Psychologically, the debt stress that students experience has impacted various areas of their lives, including relationships (35%), friendships (34%) and exam results (32%). The study highlights that almost three in five students polled (58%) run out of money before their next payment is due, with the average week for student loan funds to run dry being week six. Defying stereotypes of drunken nights and time spent socializing, the top three items students spend their money on were revealed to be rent (78%), food (69%) and utility bills (47%).
To get by, a significant proportion of surveyed students with a maintenance loan now rely on additional sources of income to get through the term, with 65% turning to parents or other family members in times of need. Others rely on their student overdrafts (58%), dip into their savings (27%), incur further debts on credit cards (6%) and even take out payday loans (9%) to help tide them over.
Given the impact of debt stress on students, ieDigital is calling on banks to provide their younger customers with tools designed to help them better manage their finances to help them stay out of debt where possible.
The call to action is supported by the research, which states that 34% of students polled cite their bank as an organization that could do more to help. 66% say debt would be less stressful if their bank offered access to a digital money management tool or app to help them manage their maintenance loan incomings and outgoings, and almost half (48%) believe they would be less likely to go into debt in the first place if they had access to this type of tool.

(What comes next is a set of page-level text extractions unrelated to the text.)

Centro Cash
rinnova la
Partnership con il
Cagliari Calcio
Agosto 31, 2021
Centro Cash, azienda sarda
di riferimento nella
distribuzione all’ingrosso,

David Webber of ieDigital says: “The fact that students are taking on further debts such as credit cards, overdrafts and even payday loans to repay the money they already owe, is worrying. Debt can have a devastating effect on people, impacting everything from exam results to relationships with partners, family and friends. Banks need to be doing more to assist students in managing their finances responsibly to help them get through university without having to resort to more forms of borrowing.

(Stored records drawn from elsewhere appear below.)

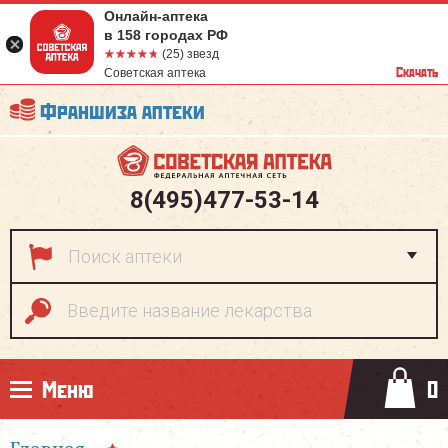
Онлайн-аптека
в 158 городах РФ
☆☆☆☆☆
★★★★★
(25) звезд
Скачать
Советская аптека
Франшиза аптеки
8(495)477-53-14
Меню
0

“As younger generations look for digital solutions to keep on top of their spending and debt repayment levels, banks need to adapt and provide students with the digital tools to improve their relationship with money. This will help them keep on top of outgoings and monthly budgets. Greater visibility around spending habits will make people more aware of their bank balance, making it harder for them to go into debt unnecessarily.”

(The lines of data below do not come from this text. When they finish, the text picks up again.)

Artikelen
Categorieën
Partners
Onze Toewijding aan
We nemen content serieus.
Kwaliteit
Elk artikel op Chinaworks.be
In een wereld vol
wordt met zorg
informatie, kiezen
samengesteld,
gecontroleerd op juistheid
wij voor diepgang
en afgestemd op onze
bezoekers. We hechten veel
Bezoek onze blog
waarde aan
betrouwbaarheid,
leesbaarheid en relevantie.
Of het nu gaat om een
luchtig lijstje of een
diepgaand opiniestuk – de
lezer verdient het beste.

Shelly Asquith, National Union of Students vice president (welfare), said: “Students are being mounted with colossal levels of debt that are increasing year on year. The NUS is concerned about the impact this has on the likelihood of working class students applying to university. We also believe that increased poverty and debt is a major factor in the sharp increase of students experiencing mental ill health.
“NUS research also shows that almost 60% of graduates still have existing debts left over from their degree, most commonly bank overdrafts, credit cards and loans from friends and family.”
Fionnuala Allen, a second-year nutrition student at Manchester Metropolitan University, says that although she loves university, she is regularly stressed by her finances: “I receive the maintenance loan and work around 30 hours a month, but most of my money goes to rent, food and utilities. My maintenance loan runs out really quickly and my job is a zero-hours contract, so I can only work when there are shifts available. I regularly go into my student overdraft to get by, and in the past I’ve had to borrow money from my dad. Before Christmas, I had to ask my estate agent if they were OK with me paying my rent a month late. My housemates and I were also on a diet of rice and peas for a week, because it’s cheap and you can buy it in bulk.
“People assume students spend their money on nights out, but I regularly have to choose to not go out, just so I can buy food. I’ve also had to miss classes and delay assignments when shifts become available, and I have to take them when I can. It’s really stressful having to constantly think about money when I should be focusing on my studies. Having to worry about this kind of thing really takes its toll sometimes.”
Miss Allen adds that extra information and tools about managing money would really help: “We weren’t taught how to manage our finances at school, and instead of my bank sending me information about how to manage my money, I’m sent credit card application forms. I’d much prefer to be able to better manage my money using proper budgeting tools.”